(GIVEN DATA Opens)
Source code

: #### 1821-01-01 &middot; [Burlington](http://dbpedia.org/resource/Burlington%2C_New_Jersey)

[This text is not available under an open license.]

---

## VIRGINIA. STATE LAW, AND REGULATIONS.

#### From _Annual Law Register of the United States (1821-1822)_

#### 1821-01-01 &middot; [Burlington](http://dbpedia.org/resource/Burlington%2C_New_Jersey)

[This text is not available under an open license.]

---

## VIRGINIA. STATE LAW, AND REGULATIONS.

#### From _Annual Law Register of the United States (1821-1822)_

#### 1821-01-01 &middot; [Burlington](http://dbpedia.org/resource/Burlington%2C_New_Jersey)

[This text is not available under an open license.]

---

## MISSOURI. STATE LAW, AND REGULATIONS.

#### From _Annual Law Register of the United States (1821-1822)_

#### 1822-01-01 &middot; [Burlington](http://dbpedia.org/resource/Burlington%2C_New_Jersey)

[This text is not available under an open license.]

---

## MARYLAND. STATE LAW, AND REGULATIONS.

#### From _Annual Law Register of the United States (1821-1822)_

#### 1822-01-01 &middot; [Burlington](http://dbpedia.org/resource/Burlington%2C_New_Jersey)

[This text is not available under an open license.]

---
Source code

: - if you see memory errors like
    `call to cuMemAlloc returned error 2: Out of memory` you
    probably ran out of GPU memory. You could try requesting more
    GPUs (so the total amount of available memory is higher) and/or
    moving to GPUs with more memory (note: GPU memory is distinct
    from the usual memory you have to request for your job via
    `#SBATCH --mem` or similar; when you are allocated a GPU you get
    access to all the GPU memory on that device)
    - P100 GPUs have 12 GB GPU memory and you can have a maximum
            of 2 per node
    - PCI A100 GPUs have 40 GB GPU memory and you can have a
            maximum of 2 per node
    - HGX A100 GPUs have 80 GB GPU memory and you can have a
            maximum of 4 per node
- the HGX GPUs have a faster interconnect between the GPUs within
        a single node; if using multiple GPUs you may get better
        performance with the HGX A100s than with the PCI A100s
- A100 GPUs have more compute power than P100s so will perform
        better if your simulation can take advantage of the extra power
(GIVEN DATA Closes)
▶ [TASK GOAL]: State how many lines of the data above contain the word "power". Give only the number.

▶ [ANSWER SPACE]: 2